**What you should do**
Extract the opening line of the entries and every line after it, stopping at and including the line that contains "1,1,0.0380,-0.0300,-0.0150*". Do not include pictures.

**Records to process**
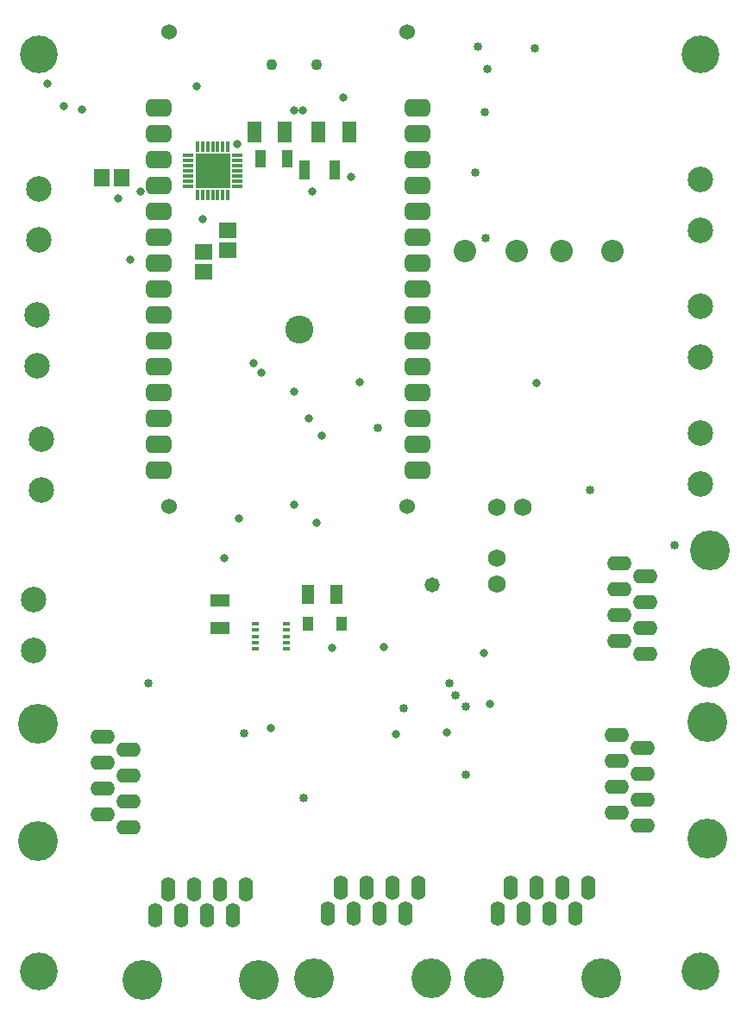
<source format=gbs>
G04 Layer_Color=8150272*
%FSLAX24Y24*%
%MOIN*%
G70*
G01*
G75*
%ADD35C,0.0600*%
%ADD67R,0.0612X0.0690*%
%ADD76R,0.0690X0.0612*%
%ADD83R,0.0533X0.0789*%
G04:AMPARAMS|DCode=86|XSize=68mil|YSize=98mil|CornerRadius=19mil|HoleSize=0mil|Usage=FLASHONLY|Rotation=270.000|XOffset=0mil|YOffset=0mil|HoleType=Round|Shape=RoundedRectangle|*
%AMROUNDEDRECTD86*
21,1,0.0680,0.0600,0,0,270.0*
21,1,0.0300,0.0980,0,0,270.0*
1,1,0.0380,-0.0300,-0.0150*
1,1,0.0380,-0.0300,0.0150*
1,1,0.0380,0.0300,0.0150*
1,1,0.0380,0.0300,-0.0150*
%
%ADD86ROUNDEDRECTD86*%
%ADD87C,0.0867*%
%ADD88C,0.1080*%
%ADD89C,0.0434*%
%ADD90C,0.0986*%
%ADD91C,0.1537*%
%ADD92O,0.0946X0.0552*%
%ADD93O,0.0552X0.0946*%
%ADD94C,0.0680*%
%ADD95C,0.0320*%
%ADD96C,0.0580*%
%ADD98C,0.0336*%
%ADD99C,0.1458*%
%ADD100R,0.0434X0.0749*%
%ADD101R,0.0434X0.0710*%
%ADD102R,0.1360X0.1360*%
%ADD103R,0.0402X0.0146*%
%ADD104R,0.0146X0.0402*%
%ADD105R,0.0438X0.0560*%
G04:AMPARAMS|DCode=106|XSize=29.5mil|YSize=15.7mil|CornerRadius=4.9mil|HoleSize=0mil|Usage=FLASHONLY|Rotation=0.000|XOffset=0mil|YOffset=0mil|HoleType=Round|Shape=RoundedRectangle|*
%AMROUNDEDRECTD106*
21,1,0.0295,0.0059,0,0,0.0*
21,1,0.0197,0.0157,0,0,0.0*
1,1,0.0098,0.0098,-0.0030*
1,1,0.0098,-0.0098,-0.0030*
1,1,0.0098,-0.0098,0.0030*
1,1,0.0098,0.0098,0.0030*
%
%ADD106ROUNDEDRECTD106*%
%ADD107R,0.0474X0.0749*%
%ADD108R,0.0749X0.0474*%
D35*
X16856Y48135D02*
D03*
X26052D02*
D03*
Y29804D02*
D03*
X16856D02*
D03*
D67*
X14262Y42480D02*
D03*
X15030D02*
D03*
D76*
X18191Y38856D02*
D03*
Y39624D02*
D03*
X19134Y39695D02*
D03*
Y40463D02*
D03*
D83*
X23819Y44252D02*
D03*
X22638D02*
D03*
X21339D02*
D03*
X20157D02*
D03*
D86*
X16454Y31182D02*
D03*
Y32182D02*
D03*
Y33182D02*
D03*
Y34182D02*
D03*
Y35182D02*
D03*
Y36182D02*
D03*
Y37182D02*
D03*
Y38182D02*
D03*
Y39182D02*
D03*
Y40182D02*
D03*
Y41182D02*
D03*
Y42182D02*
D03*
Y43182D02*
D03*
Y45182D02*
D03*
X26454Y31182D02*
D03*
Y32182D02*
D03*
Y33182D02*
D03*
Y34182D02*
D03*
Y35182D02*
D03*
Y36182D02*
D03*
Y37182D02*
D03*
Y38182D02*
D03*
Y39182D02*
D03*
Y40182D02*
D03*
Y41182D02*
D03*
Y42182D02*
D03*
Y43182D02*
D03*
Y44182D02*
D03*
Y45182D02*
D03*
X16454Y44182D02*
D03*
D87*
X32007Y39661D02*
D03*
X33977Y39646D02*
D03*
X28306Y39661D02*
D03*
X30276Y39646D02*
D03*
D88*
X21884Y36632D02*
D03*
D89*
X20827Y46870D02*
D03*
X22559D02*
D03*
D90*
X11929Y32402D02*
D03*
Y30433D02*
D03*
X11772Y37205D02*
D03*
Y35236D02*
D03*
X11811Y42047D02*
D03*
Y40079D02*
D03*
X37402Y30669D02*
D03*
Y32638D02*
D03*
Y35551D02*
D03*
Y37520D02*
D03*
Y40472D02*
D03*
Y42441D02*
D03*
X11614Y24213D02*
D03*
Y26181D02*
D03*
D91*
X37748Y23563D02*
D03*
Y28091D02*
D03*
X37669Y16949D02*
D03*
Y21476D02*
D03*
X29035Y11543D02*
D03*
X33563D02*
D03*
X22461D02*
D03*
X26988D02*
D03*
X15807Y11504D02*
D03*
X20335D02*
D03*
X11780Y21398D02*
D03*
Y16870D02*
D03*
D92*
X35248Y25077D02*
D03*
Y24077D02*
D03*
Y26077D02*
D03*
Y27077D02*
D03*
X34248Y26577D02*
D03*
Y27577D02*
D03*
Y25577D02*
D03*
Y24577D02*
D03*
X35169Y18463D02*
D03*
Y17463D02*
D03*
Y19463D02*
D03*
Y20463D02*
D03*
X34169Y19963D02*
D03*
Y20963D02*
D03*
Y18963D02*
D03*
Y17963D02*
D03*
X14280Y19884D02*
D03*
Y20884D02*
D03*
Y18884D02*
D03*
Y17884D02*
D03*
X15280Y18384D02*
D03*
Y17384D02*
D03*
Y19384D02*
D03*
Y20384D02*
D03*
D93*
X30549Y14043D02*
D03*
X29549D02*
D03*
X31549D02*
D03*
X32549D02*
D03*
X32049Y15043D02*
D03*
X33049D02*
D03*
X31049D02*
D03*
X30049D02*
D03*
X23974Y14043D02*
D03*
X22974D02*
D03*
X24974D02*
D03*
X25974D02*
D03*
X25474Y15043D02*
D03*
X26474D02*
D03*
X24474D02*
D03*
X23474D02*
D03*
X17321Y14004D02*
D03*
X16321D02*
D03*
X18321D02*
D03*
X19321D02*
D03*
X18821Y15004D02*
D03*
X19821D02*
D03*
X17821D02*
D03*
X16821D02*
D03*
D94*
X29528Y27783D02*
D03*
Y26783D02*
D03*
X30539Y29764D02*
D03*
X29539D02*
D03*
D95*
X22008Y45079D02*
D03*
X21693D02*
D03*
X23885Y42515D02*
D03*
X23583Y45591D02*
D03*
X17913Y46024D02*
D03*
X18110Y42323D02*
D03*
X18543D02*
D03*
X18110Y43189D02*
D03*
X19488Y43780D02*
D03*
X15354Y39331D02*
D03*
X15748Y41968D02*
D03*
X14882Y41693D02*
D03*
X22402Y41968D02*
D03*
X12165Y46142D02*
D03*
X22559Y29173D02*
D03*
X25157Y24370D02*
D03*
X21693Y34213D02*
D03*
X22756Y32520D02*
D03*
X22244Y33189D02*
D03*
X25630Y20984D02*
D03*
X29252Y22165D02*
D03*
X18150Y40906D02*
D03*
X18976Y27795D02*
D03*
X12795Y45276D02*
D03*
X13504Y45118D02*
D03*
X20118Y35315D02*
D03*
X20433Y34961D02*
D03*
X31063Y34567D02*
D03*
X24213Y34606D02*
D03*
X23150Y24331D02*
D03*
X21693Y29843D02*
D03*
X27598Y21063D02*
D03*
X20787Y21220D02*
D03*
X29016Y24134D02*
D03*
X19567Y29331D02*
D03*
D96*
X27008Y26744D02*
D03*
D98*
X36378Y28307D02*
D03*
X33110Y30433D02*
D03*
X24920Y32810D02*
D03*
X27680Y22970D02*
D03*
X16050D02*
D03*
X28330Y19430D02*
D03*
Y22060D02*
D03*
X27910Y22480D02*
D03*
X25940Y21990D02*
D03*
X22060Y18530D02*
D03*
X19750Y21010D02*
D03*
X29094Y40160D02*
D03*
X29055Y45039D02*
D03*
X28780Y47559D02*
D03*
X29173Y46693D02*
D03*
X30984Y47480D02*
D03*
X28701Y42677D02*
D03*
D99*
X11811Y11811D02*
D03*
X37402D02*
D03*
X11811Y47244D02*
D03*
X37402D02*
D03*
D100*
X22106Y42795D02*
D03*
X23248D02*
D03*
D101*
X21437Y43228D02*
D03*
X20374D02*
D03*
D102*
X18543Y42756D02*
D03*
D103*
X17598D02*
D03*
Y42953D02*
D03*
Y43150D02*
D03*
Y43346D02*
D03*
Y42559D02*
D03*
Y42362D02*
D03*
Y42165D02*
D03*
X19488D02*
D03*
Y42362D02*
D03*
Y42559D02*
D03*
Y43346D02*
D03*
Y43150D02*
D03*
Y42953D02*
D03*
Y42756D02*
D03*
D104*
X19134Y43701D02*
D03*
X18937D02*
D03*
X18740D02*
D03*
X18543D02*
D03*
X18346D02*
D03*
X18150D02*
D03*
X17953D02*
D03*
Y41811D02*
D03*
X18150D02*
D03*
X18346D02*
D03*
X18543D02*
D03*
X18740D02*
D03*
X18937D02*
D03*
X19134D02*
D03*
D105*
X23510Y25249D02*
D03*
X22219D02*
D03*
D106*
X20177Y24301D02*
D03*
Y24537D02*
D03*
Y24774D02*
D03*
Y25010D02*
D03*
Y25246D02*
D03*
X21378D02*
D03*
Y25010D02*
D03*
Y24774D02*
D03*
Y24537D02*
D03*
Y24301D02*
D03*
D107*
X23326Y26391D02*
D03*
X22236D02*
D03*
D108*
X18819Y26170D02*
D03*
Y25080D02*
D03*
M02*

</source>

**Task answer**
<source format=gbs>
G04 Layer_Color=8150272*
%FSLAX24Y24*%
%MOIN*%
G70*
G01*
G75*
%ADD35C,0.0600*%
%ADD67R,0.0612X0.0690*%
%ADD76R,0.0690X0.0612*%
%ADD83R,0.0533X0.0789*%
G04:AMPARAMS|DCode=86|XSize=68mil|YSize=98mil|CornerRadius=19mil|HoleSize=0mil|Usage=FLASHONLY|Rotation=270.000|XOffset=0mil|YOffset=0mil|HoleType=Round|Shape=RoundedRectangle|*
%AMROUNDEDRECTD86*
21,1,0.0680,0.0600,0,0,270.0*
21,1,0.0300,0.0980,0,0,270.0*
1,1,0.0380,-0.0300,-0.0150*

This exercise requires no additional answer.